Wednesday, April 3, 2019

Movies Since Last Time


The Verdict (1982) I know it’s got kudos out the wazoo but this film wasn’t
nearly as good as I remembered it being. Maybe I know more about how courts and lawyers work now than I did then, or maybe I’ve gotten better at spotting plot holes. Either way, I’d been looking forward to this one working its way to the top of the Netflix queue and felt quite let down. Criticism aside, the casting and acting were superb, including Paul Newman, Jack Warden (one of my favorite character actors ever), James Mason, and Charlotte Rampling.

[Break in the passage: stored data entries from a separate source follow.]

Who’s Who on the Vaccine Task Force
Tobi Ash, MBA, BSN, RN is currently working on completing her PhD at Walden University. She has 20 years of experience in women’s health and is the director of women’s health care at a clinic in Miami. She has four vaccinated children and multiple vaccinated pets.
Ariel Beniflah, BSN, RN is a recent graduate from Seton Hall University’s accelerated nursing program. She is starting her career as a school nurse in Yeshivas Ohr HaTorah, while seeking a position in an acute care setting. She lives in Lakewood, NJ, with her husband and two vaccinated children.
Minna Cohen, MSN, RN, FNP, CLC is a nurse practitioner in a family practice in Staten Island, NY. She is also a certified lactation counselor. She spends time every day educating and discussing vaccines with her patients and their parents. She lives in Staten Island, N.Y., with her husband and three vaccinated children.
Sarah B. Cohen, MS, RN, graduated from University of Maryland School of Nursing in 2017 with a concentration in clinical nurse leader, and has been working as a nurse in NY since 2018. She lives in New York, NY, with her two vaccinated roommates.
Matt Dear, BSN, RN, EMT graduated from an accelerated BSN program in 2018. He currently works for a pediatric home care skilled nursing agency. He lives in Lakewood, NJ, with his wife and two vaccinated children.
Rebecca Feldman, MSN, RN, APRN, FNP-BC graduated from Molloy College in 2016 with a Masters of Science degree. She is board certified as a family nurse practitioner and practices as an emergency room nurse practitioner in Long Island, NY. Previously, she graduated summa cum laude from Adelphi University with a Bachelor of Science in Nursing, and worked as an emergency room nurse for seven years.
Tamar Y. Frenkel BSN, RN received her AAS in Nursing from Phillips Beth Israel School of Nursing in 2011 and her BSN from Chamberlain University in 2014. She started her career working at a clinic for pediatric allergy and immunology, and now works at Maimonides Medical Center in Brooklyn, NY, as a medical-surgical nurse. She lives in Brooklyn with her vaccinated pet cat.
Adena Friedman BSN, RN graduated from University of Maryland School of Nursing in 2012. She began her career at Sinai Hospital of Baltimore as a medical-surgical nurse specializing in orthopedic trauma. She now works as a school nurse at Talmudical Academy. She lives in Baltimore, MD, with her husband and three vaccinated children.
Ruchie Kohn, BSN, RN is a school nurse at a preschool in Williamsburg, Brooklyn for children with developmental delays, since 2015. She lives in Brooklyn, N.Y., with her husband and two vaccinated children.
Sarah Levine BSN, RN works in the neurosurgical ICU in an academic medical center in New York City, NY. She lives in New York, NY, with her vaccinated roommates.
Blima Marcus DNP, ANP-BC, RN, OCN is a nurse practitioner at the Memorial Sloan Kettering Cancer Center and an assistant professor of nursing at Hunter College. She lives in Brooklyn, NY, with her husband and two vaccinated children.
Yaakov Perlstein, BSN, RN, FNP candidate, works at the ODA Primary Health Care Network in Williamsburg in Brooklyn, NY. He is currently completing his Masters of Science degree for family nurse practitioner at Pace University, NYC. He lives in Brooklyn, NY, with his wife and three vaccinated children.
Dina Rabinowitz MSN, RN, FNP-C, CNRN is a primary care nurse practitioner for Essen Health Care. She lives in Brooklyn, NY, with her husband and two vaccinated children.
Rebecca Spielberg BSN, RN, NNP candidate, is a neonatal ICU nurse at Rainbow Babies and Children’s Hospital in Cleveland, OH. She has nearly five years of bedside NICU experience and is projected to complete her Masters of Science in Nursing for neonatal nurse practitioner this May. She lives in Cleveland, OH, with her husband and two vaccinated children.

52 Pick-Up (1986) I saw Get Shorty not long ago, so watching 52 Pick-Up was a good lesson in what was wrong with Elmore Leonard adaptations prior to Get Shorty/Jackie Brown/Out of Sight even
when Leonard helped write the screenplay. John Frankenheimer’s reputation as a director of thrillers is well-earned (The Manchurian Candidate, Seven Days in May, The Train, Ronin, among many others) but his “everyone on the edge of a meltdown” style was inappropriate to Leonard’s material. I love Roy Scheider, but his intensity was too much for the piece; Ann Margret was badly miscast. Even when the film did use Leonard’s set pieces, the dialog doesn’t flow as it should. It didn’t help that the book took place in Detroit and the film in LA, as the whole vibe is off right from the start. (Yes, I know Tarantino moved Jackie Brown from Florida to California, but he still captured the essential feel of the story.)

Killshot (2008) Mickey Rourke plays Armand “Blackbird” Degas, a First Nation hitman for the Toronto mob who messed up a job and finds his
star descending. He messes up another job by being too efficient (these Mob guys are never satisfied) and falls into a partnership with complete whack job Richie Nix (Joseph Gordon-Leavett) that leads to more complications. Diane Lane and Thomas Janes are the straight couple who cross paths with this duo. Based on one of my favorite Elmore Leonard novels, Killshot isn’t great but it still deserved a much better fate than it got from the studio and critics on its release.

First Man (2018) Another film, like The Post, that manages to combine two potentially fascinating stories and diminish both. Ryan Gosling plays
first man on the moon Neil Armstrong as if Gosling thought he was still in Blade Runner 2049; Claire Foy matches him scene for scene. Each gets one chance to show emotion, but everything else is so tightly wound Terminators seem like laugh riots. Director Damien Chazelle (Whiplash, LaLa Land) manages to wring all spirit of adventure and camaraderie from the astronauts and the NASA ground personnel to the point where it seems like actuaries put the moon program together. The special effects have their moments (and I admit this might have been a much more entertaining film if seen in a theater, especially IMAX), but the end result makes NASA and the astronauts come off as exactly the kinds of people who would fake the landing.

Apollo 13 (1995) Damn near a perfect movie. Ron Howard takes grief because his movies never seem to rise above the source material; I don’t
study film enough to argue with that. In fairness it needs to be pointed out that he consistently makes excellent films when given the raw materials to work with, which makes him the equivalent of a baseball player who may not make the highlight reels but also doesn’t make any errors. Apollo 13 is an outstanding example of taking wonderful source material and letting it be. Do it justice and don’t try to gild the lily. I’ll never get tired of watching this movie.

1 comment:

Scott D. Parker said...

I just finished Apollo 8: The Thrilling Story of the First Mission to the Moon by Jeffrey Kluger and started American Moonshot by Douglas Brinkley today. All in anticipation of the 50th anniversary of Apollo 11 this summer. And the Apollo 13 movie is on the list. Love that film. One of my favorite parts is when that engineer throws all the various items on the table and says "This is what they have. We need to make an air filter."